> Exercise data
[Start of section]

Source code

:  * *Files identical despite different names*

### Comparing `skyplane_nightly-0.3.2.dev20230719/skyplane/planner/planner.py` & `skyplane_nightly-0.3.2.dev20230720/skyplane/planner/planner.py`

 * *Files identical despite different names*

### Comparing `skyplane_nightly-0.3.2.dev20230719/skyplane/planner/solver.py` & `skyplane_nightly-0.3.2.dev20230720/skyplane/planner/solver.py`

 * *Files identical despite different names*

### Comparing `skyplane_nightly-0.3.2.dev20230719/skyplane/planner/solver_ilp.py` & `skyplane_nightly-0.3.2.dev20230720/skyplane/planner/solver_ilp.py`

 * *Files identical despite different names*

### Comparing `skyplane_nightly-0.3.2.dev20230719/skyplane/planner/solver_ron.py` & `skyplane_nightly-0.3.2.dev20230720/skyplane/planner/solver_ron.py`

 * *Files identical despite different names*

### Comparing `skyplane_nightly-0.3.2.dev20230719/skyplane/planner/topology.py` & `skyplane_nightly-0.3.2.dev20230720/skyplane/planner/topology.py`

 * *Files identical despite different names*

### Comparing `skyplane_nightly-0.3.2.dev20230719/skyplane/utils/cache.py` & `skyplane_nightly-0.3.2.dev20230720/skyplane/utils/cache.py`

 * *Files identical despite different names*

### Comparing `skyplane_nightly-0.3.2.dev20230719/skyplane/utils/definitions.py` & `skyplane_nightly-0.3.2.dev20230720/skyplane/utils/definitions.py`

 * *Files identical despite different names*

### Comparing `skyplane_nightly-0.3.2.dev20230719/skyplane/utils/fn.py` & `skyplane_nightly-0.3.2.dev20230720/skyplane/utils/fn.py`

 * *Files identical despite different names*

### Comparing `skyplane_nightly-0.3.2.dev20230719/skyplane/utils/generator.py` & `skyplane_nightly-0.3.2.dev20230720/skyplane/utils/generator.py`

[End of section]

> Problem requirements
Every record is to be repeated exactly as written.

> Written reply
Source code

:  * *Files identical despite different names*

### Comparing `skyplane_nightly-0.3.2.dev20230719/skyplane/planner/planner.py` & `skyplane_nightly-0.3.2.dev20230720/skyplane/planner/planner.py`

 * *Files identical despite different names*

### Comparing `skyplane_nightly-0.3.2.dev20230719/skyplane/planner/solver.py` & `skyplane_nightly-0.3.2.dev20230720/skyplane/planner/solver.py`

 * *Files identical despite different names*

### Comparing `skyplane_nightly-0.3.2.dev20230719/skyplane/planner/solver_ilp.py` & `skyplane_nightly-0.3.2.dev20230720/skyplane/planner/solver_ilp.py`

 * *Files identical despite different names*

### Comparing `skyplane_nightly-0.3.2.dev20230719/skyplane/planner/solver_ron.py` & `skyplane_nightly-0.3.2.dev20230720/skyplane/planner/solver_ron.py`

 * *Files identical despite different names*

### Comparing `skyplane_nightly-0.3.2.dev20230719/skyplane/planner/topology.py` & `skyplane_nightly-0.3.2.dev20230720/skyplane/planner/topology.py`

 * *Files identical despite different names*

### Comparing `skyplane_nightly-0.3.2.dev20230719/skyplane/utils/cache.py` & `skyplane_nightly-0.3.2.dev20230720/skyplane/utils/cache.py`

 * *Files identical despite different names*

### Comparing `skyplane_nightly-0.3.2.dev20230719/skyplane/utils/definitions.py` & `skyplane_nightly-0.3.2.dev20230720/skyplane/utils/definitions.py`

 * *Files identical despite different names*

### Comparing `skyplane_nightly-0.3.2.dev20230719/skyplane/utils/fn.py` & `skyplane_nightly-0.3.2.dev20230720/skyplane/utils/fn.py`

 * *Files identical despite different names*

### Comparing `skyplane_nightly-0.3.2.dev20230719/skyplane/utils/generator.py` & `skyplane_nightly-0.3.2.dev20230720/skyplane/utils/generator.py`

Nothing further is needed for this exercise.